→ What is being asked:
In the entries below, count the lines that hold the string "ナースのための新型コロナウイルス講座" and state only that count.

→ Excerpted data:
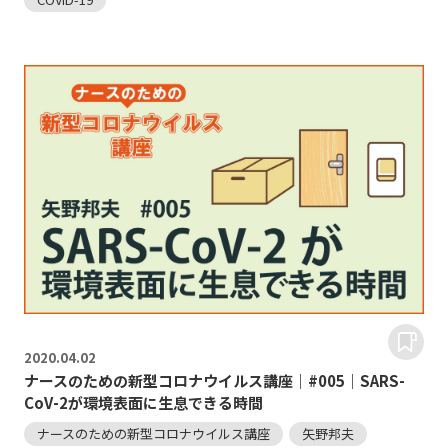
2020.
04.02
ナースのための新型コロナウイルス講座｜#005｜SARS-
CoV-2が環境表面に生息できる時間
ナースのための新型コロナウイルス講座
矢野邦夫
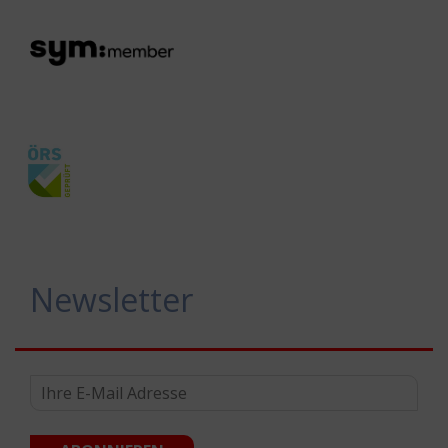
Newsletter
* * *
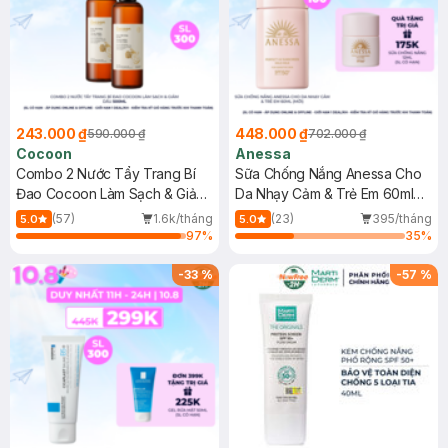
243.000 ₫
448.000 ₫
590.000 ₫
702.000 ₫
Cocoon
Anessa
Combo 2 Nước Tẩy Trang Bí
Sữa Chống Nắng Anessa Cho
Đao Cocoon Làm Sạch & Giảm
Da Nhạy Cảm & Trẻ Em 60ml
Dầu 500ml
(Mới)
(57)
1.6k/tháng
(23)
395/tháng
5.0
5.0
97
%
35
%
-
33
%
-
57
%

→ Problem solution:
2